# Problem statement
Give back the full listing exactly as written.

# Exercise data
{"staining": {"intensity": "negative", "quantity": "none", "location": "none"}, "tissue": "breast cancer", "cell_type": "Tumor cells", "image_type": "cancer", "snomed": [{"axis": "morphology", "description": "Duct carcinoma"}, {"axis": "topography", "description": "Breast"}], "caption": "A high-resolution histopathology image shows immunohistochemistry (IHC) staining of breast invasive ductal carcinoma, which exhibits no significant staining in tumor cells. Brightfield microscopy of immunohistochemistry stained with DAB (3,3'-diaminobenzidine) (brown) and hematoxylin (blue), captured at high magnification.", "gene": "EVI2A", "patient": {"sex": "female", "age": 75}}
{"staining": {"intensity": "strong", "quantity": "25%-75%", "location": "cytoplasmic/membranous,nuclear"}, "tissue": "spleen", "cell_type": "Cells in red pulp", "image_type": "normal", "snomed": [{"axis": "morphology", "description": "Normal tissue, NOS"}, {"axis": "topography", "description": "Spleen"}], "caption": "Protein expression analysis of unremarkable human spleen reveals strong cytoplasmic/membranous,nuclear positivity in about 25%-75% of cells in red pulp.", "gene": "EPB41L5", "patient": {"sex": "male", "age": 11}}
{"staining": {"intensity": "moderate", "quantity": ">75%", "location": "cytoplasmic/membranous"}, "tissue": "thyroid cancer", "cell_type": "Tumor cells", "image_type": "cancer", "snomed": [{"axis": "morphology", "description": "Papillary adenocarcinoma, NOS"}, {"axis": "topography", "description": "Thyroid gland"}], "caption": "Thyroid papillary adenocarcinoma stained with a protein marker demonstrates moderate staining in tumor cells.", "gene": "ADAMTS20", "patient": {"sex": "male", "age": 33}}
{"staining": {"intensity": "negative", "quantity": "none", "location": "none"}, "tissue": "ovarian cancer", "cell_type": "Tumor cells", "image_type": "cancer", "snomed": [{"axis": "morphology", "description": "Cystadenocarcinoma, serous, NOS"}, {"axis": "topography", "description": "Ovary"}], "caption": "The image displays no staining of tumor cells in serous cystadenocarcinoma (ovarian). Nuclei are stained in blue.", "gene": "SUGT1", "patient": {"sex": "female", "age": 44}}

# Written response
{"staining": {"intensity": "negative", "quantity": "none", "location": "none"}, "tissue": "breast cancer", "cell_type": "Tumor cells", "image_type": "cancer", "snomed": [{"axis": "morphology", "description": "Duct carcinoma"}, {"axis": "topography", "description": "Breast"}], "caption": "A high-resolution histopathology image shows immunohistochemistry (IHC) staining of breast invasive ductal carcinoma, which exhibits no significant staining in tumor cells. Brightfield microscopy of immunohistochemistry stained with DAB (3,3'-diaminobenzidine) (brown) and hematoxylin (blue), captured at high magnification.", "gene": "EVI2A", "patient": {"sex": "female", "age": 75}}
{"staining": {"intensity": "strong", "quantity": "25%-75%", "location": "cytoplasmic/membranous,nuclear"}, "tissue": "spleen", "cell_type": "Cells in red pulp", "image_type": "normal", "snomed": [{"axis": "morphology", "description": "Normal tissue, NOS"}, {"axis": "topography", "description": "Spleen"}], "caption": "Protein expression analysis of unremarkable human spleen reveals strong cytoplasmic/membranous,nuclear positivity in about 25%-75% of cells in red pulp.", "gene": "EPB41L5", "patient": {"sex": "male", "age": 11}}
{"staining": {"intensity": "moderate", "quantity": ">75%", "location": "cytoplasmic/membranous"}, "tissue": "thyroid cancer", "cell_type": "Tumor cells", "image_type": "cancer", "snomed": [{"axis": "morphology", "description": "Papillary adenocarcinoma, NOS"}, {"axis": "topography", "description": "Thyroid gland"}], "caption": "Thyroid papillary adenocarcinoma stained with a protein marker demonstrates moderate staining in tumor cells.", "gene": "ADAMTS20", "patient": {"sex": "male", "age": 33}}
{"staining": {"intensity": "negative", "quantity": "none", "location": "none"}, "tissue": "ovarian cancer", "cell_type": "Tumor cells", "image_type": "cancer", "snomed": [{"axis": "morphology", "description": "Cystadenocarcinoma, serous, NOS"}, {"axis": "topography", "description": "Ovary"}], "caption": "The image displays no staining of tumor cells in serous cystadenocarcinoma (ovarian). Nuclei are stained in blue.", "gene": "SUGT1", "patient": {"sex": "female", "age": 44}}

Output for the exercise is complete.